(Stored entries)
____
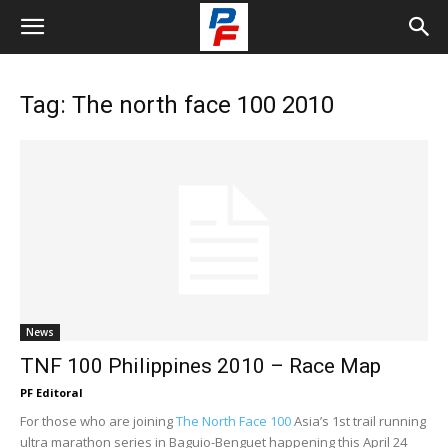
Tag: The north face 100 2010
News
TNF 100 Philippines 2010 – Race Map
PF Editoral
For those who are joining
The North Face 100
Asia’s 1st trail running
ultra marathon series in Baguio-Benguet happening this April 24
____
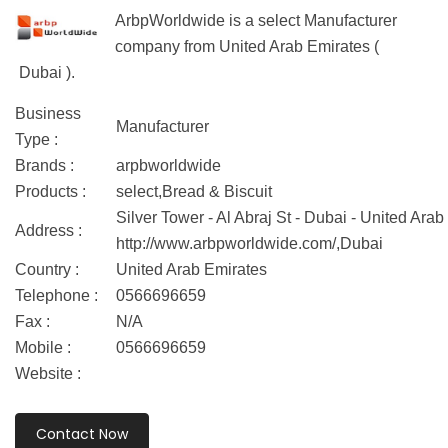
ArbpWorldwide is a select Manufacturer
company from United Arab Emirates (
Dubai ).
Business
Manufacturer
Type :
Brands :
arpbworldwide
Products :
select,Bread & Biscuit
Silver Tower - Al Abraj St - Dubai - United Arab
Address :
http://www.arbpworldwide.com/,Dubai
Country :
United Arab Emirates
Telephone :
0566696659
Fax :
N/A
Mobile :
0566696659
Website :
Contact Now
____
Task prompt = Return each line of the records above in which the word "Manufacturer" occurs.

Response box =
ArbpWorldwide is a select Manufacturer
Manufacturer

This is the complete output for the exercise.